══ DATA LISTING ══
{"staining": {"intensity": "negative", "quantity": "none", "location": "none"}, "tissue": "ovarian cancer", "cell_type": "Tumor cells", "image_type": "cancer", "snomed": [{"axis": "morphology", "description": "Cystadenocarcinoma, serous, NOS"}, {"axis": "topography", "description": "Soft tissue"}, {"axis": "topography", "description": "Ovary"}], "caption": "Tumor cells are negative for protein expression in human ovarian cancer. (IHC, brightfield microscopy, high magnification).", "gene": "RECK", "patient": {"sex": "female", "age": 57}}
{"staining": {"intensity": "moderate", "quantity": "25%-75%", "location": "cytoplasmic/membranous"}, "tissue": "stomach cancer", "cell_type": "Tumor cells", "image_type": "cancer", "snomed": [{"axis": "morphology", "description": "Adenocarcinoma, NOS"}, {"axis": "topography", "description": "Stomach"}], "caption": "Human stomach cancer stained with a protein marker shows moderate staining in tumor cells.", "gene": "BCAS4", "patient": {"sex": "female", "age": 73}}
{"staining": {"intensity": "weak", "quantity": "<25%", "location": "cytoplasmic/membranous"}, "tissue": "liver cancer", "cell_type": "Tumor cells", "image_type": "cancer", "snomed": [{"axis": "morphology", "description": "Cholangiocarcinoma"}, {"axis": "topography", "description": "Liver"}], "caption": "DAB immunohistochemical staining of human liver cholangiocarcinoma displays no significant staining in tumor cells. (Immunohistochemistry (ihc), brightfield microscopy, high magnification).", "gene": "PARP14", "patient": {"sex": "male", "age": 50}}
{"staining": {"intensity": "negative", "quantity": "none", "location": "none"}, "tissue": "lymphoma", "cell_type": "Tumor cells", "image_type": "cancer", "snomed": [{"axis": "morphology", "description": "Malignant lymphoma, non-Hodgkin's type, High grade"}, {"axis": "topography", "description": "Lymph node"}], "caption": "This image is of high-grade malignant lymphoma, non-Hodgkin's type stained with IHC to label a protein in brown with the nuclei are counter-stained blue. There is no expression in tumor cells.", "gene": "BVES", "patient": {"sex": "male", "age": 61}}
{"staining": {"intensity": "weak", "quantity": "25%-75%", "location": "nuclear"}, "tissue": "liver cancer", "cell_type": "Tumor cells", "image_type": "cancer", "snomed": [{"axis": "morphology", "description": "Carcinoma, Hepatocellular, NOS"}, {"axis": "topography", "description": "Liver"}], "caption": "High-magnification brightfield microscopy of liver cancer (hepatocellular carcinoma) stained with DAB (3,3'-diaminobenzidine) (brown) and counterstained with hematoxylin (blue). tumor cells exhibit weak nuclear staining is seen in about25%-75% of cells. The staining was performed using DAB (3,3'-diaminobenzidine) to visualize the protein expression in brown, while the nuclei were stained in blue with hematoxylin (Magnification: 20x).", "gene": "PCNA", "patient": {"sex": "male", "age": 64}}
═══
### [INSTRUCTIONS TO FOLLOW]
Each line above is to be repeated exactly.

### [SOLUTION TO THIS TASK]
{"staining": {"intensity": "negative", "quantity": "none", "location": "none"}, "tissue": "ovarian cancer", "cell_type": "Tumor cells", "image_type": "cancer", "snomed": [{"axis": "morphology", "description": "Cystadenocarcinoma, serous, NOS"}, {"axis": "topography", "description": "Soft tissue"}, {"axis": "topography", "description": "Ovary"}], "caption": "Tumor cells are negative for protein expression in human ovarian cancer. (IHC, brightfield microscopy, high magnification).", "gene": "RECK", "patient": {"sex": "female", "age": 57}}
{"staining": {"intensity": "moderate", "quantity": "25%-75%", "location": "cytoplasmic/membranous"}, "tissue": "stomach cancer", "cell_type": "Tumor cells", "image_type": "cancer", "snomed": [{"axis": "morphology", "description": "Adenocarcinoma, NOS"}, {"axis": "topography", "description": "Stomach"}], "caption": "Human stomach cancer stained with a protein marker shows moderate staining in tumor cells.", "gene": "BCAS4", "patient": {"sex": "female", "age": 73}}
{"staining": {"intensity": "weak", "quantity": "<25%", "location": "cytoplasmic/membranous"}, "tissue": "liver cancer", "cell_type": "Tumor cells", "image_type": "cancer", "snomed": [{"axis": "morphology", "description": "Cholangiocarcinoma"}, {"axis": "topography", "description": "Liver"}], "caption": "DAB immunohistochemical staining of human liver cholangiocarcinoma displays no significant staining in tumor cells. (Immunohistochemistry (ihc), brightfield microscopy, high magnification).", "gene": "PARP14", "patient": {"sex": "male", "age": 50}}
{"staining": {"intensity": "negative", "quantity": "none", "location": "none"}, "tissue": "lymphoma", "cell_type": "Tumor cells", "image_type": "cancer", "snomed": [{"axis": "morphology", "description": "Malignant lymphoma, non-Hodgkin's type, High grade"}, {"axis": "topography", "description": "Lymph node"}], "caption": "This image is of high-grade malignant lymphoma, non-Hodgkin's type stained with IHC to label a protein in brown with the nuclei are counter-stained blue. There is no expression in tumor cells.", "gene": "BVES", "patient": {"sex": "male", "age": 61}}
{"staining": {"intensity": "weak", "quantity": "25%-75%", "location": "nuclear"}, "tissue": "liver cancer", "cell_type": "Tumor cells", "image_type": "cancer", "snomed": [{"axis": "morphology", "description": "Carcinoma, Hepatocellular, NOS"}, {"axis": "topography", "description": "Liver"}], "caption": "High-magnification brightfield microscopy of liver cancer (hepatocellular carcinoma) stained with DAB (3,3'-diaminobenzidine) (brown) and counterstained with hematoxylin (blue). tumor cells exhibit weak nuclear staining is seen in about25%-75% of cells. The staining was performed using DAB (3,3'-diaminobenzidine) to visualize the protein expression in brown, while the nuclei were stained in blue with hematoxylin (Magnification: 20x).", "gene": "PCNA", "patient": {"sex": "male", "age": 64}}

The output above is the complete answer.